Suivre le Christ en allant jusqu'à la mort, c'est la plénitude de la
patience ; rester jusqu'à ce que le Christ vienne, c'est la plénitude de
science qui doit le faire connaître. Ici, on supporte les maux de ce monde sur
la terre des mourants ; là on verra les biens du Seigneur sur la terre des
vivants.
Lorsque le Seigneur dit : Je veux qu'il reste jusqu'à ce que je
vienne, il ne faut pas l'entendre comme s'il avait dit « rester », au sens
de rester en arrière ou de s'installer, mais au sens d'attendre. Car ce que
saint Jean symbolise ne doit pas s'accomplir maintenant, mais quand le Christ
reviendra. Au contraire ce que symbolise saint Pierre, à qui il est dit : Toi,
suis-moi, ne parviendra à l’objet de son attente que s’il agit de
maintenant.
Mais que personne ne sépare ces glorieux Apôtres. Tous deux se
rejoignaient dans ce que Pierre symbolisait ; et en ce que Jean symbolisait,
tous deux se rejoindraient plus tard. C'est symboliquement que l'un suivait et
que l'autre restait. Par la foi, tous deux supportaient les maux présents de
cette vie malheureuse, et tous deux attendaient les biens futurs de la
béatitude.
Ce n'est pas eux seulement, c'est toute la sainte Église, l'épouse du
Christ, qui agit ainsi : elle doit être délivrée de ces épreuves d'ici-bas,
elle doit demeurer dans la félicité d'en haut.

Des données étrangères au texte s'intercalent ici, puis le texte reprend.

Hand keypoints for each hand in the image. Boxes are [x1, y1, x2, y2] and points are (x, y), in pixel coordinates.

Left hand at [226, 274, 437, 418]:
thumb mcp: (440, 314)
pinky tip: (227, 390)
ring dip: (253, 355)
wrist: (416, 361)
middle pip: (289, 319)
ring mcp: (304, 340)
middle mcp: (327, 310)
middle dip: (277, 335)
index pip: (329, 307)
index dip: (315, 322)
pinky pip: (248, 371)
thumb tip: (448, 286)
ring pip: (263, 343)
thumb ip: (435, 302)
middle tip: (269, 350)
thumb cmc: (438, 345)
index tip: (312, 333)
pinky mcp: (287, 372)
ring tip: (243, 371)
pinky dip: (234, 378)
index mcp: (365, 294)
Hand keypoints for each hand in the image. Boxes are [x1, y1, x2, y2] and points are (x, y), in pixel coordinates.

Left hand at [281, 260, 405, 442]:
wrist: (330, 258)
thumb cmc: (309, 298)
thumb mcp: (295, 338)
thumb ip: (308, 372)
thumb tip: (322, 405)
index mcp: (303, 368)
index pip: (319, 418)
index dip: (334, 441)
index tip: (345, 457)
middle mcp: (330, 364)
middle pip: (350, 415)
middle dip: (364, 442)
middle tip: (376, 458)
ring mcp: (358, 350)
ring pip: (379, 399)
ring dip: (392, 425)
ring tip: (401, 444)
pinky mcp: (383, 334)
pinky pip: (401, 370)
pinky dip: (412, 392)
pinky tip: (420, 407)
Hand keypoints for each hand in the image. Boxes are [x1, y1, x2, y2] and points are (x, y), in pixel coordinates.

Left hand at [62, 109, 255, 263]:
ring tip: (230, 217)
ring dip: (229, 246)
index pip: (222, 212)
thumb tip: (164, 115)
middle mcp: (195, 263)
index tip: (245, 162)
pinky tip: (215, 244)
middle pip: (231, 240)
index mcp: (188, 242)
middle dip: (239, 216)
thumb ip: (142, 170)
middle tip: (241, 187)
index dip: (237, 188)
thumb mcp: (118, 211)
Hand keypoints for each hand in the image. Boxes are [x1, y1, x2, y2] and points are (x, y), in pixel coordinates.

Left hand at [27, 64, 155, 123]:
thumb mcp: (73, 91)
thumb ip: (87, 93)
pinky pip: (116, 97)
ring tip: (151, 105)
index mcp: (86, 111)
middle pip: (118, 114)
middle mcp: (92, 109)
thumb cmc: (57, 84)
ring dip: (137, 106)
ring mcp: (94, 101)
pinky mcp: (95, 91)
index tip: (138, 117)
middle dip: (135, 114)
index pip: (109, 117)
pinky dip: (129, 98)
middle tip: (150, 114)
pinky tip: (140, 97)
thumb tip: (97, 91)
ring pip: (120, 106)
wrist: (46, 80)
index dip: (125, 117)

Pierre et Jean ont figuré ces
deux vies, chacun pour l'une des deux. Mais en réalité, tous deux ont suivi la
première, passagèrement, par la foi ; et tous deux jouiront de la seconde, éternellement,
par la vision.
Puisque tous les saints appartiennent inséparablement au corps du
Christ, afin de gouverner le vaisseau de la vie présente au milieu de tant
d'orages, les clés du Royaume des cieux pour lier et délier les péchés ont été
confiées à Pierre, le premier des Apôtres : et c'est encore à l'intention de
tous les saints, pour qu'ils connaissent l'abri très paisible de la Vie la plus
intime, que Jean l’Évangéliste a reposé sur la poitrine du Christ.
Ce n'est donc pas Pierre seul mais toute l'Église qui lie et délie les
péchés ; et ce n'est pas Jean seul qui boit à la source qu'est la poitrine du
Seigneur. Il a révélé par ses paroles que le Verbe, au commencement, était
auprès de Dieu et était Dieu, et bien d'autres vérités sublimes sur la divinité
du Christ, la Trinité et l'unité de toute la divinité. Ces vérités, qu'il doit
contempler face à face dans le Royaume céleste, maintenant il doit les
percevoir dans l'image confuse donnée par un miroir. Aussi est-ce
le Seigneur lui-même qui répand sur toute la surface de la terre son Évangile
pour que, chacun à la mesure de ses capacités, tous les croyants puissent y boire.